The turning point came in 1933 when the State of California ratified the Central Valley Project Act. This legislation allowed the Bureau of Reclamation to issue revenue bonds, which generated approximately $170 million in funding for the project. Unfortunately, financial setbacks due to insufficient state funds and the economic hardships of the Great Depression caused further delays. Ultimately, California was forced to seek federal funding for the project, which is why it ended up being an initiative that was shared between the state and federal governments and also involving the Army Corps of Engineers.

The initial groundwork commenced in the late 1930s and focussed on the construction of the Friant and Shasta dams and the excavation of a comprehensive network of irrigation canals. This was the start of a multi-decade endeavor that was not fully completed until the early 1970s.


A. Hoen & Co.

A. Hoen & Co. was a lithographic printing company established in the 1840s by Edward Weber (as E. Weber & Co). Headquartered in Baltimore, the company rose to prominence under the leadership of August Hoen. After Weber’s death, Hoen assumed company control and rebranded the firm as A. Hoen & Co. His dedication to excellence and innovation propelled the company to become a driver of the American lithography and printing industry in the mid-19th century.

In addition to building the company, August Hoen is famous for pioneering the litho-caustic method. Patented in 1860, this revolutionized etching techniques using citric acid and gum arabic blend. This allowed lithographers to monitor the development of shaded patterns as they were etched onto the stone.

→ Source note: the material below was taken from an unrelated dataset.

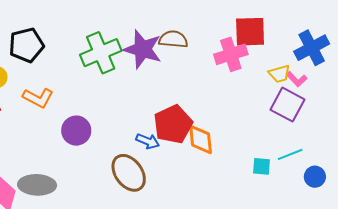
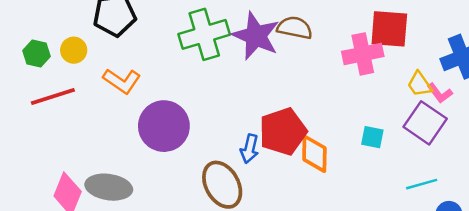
yellow trapezoid: (279, 74) -> (420, 84), turned 65
purple circle: (76, 131) -> (164, 126), size x1.4
blue arrow: (148, 141) -> (250, 149), turned 75
cyan square: (262, 166) -> (372, 137), moved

Hoen’s relentless pursuit of refining shading techniques led to multiple patents granted in 1880 for methods to produce halftone prints via lithography. In 1877, the company gained recognition at the Centennial Exposition with “The Continentals,” a print created by Hoen’s litho-caustic process. It earned a commendation from the expo judges for its excellence in chromo-lithographic art.

Albert Hoen, August’s son, continued in his father’s footsteps and made significant contributions to the field, excelling as a printmaker and overseeing a laboratory dedicated to lithographic limestone testing. He conducted rigorous experiments and test runs with stones from promising new locations, furthering the company’s commitment to innovation and quality.

Condition Description

Wear and toning around edge. Small tear in left margin.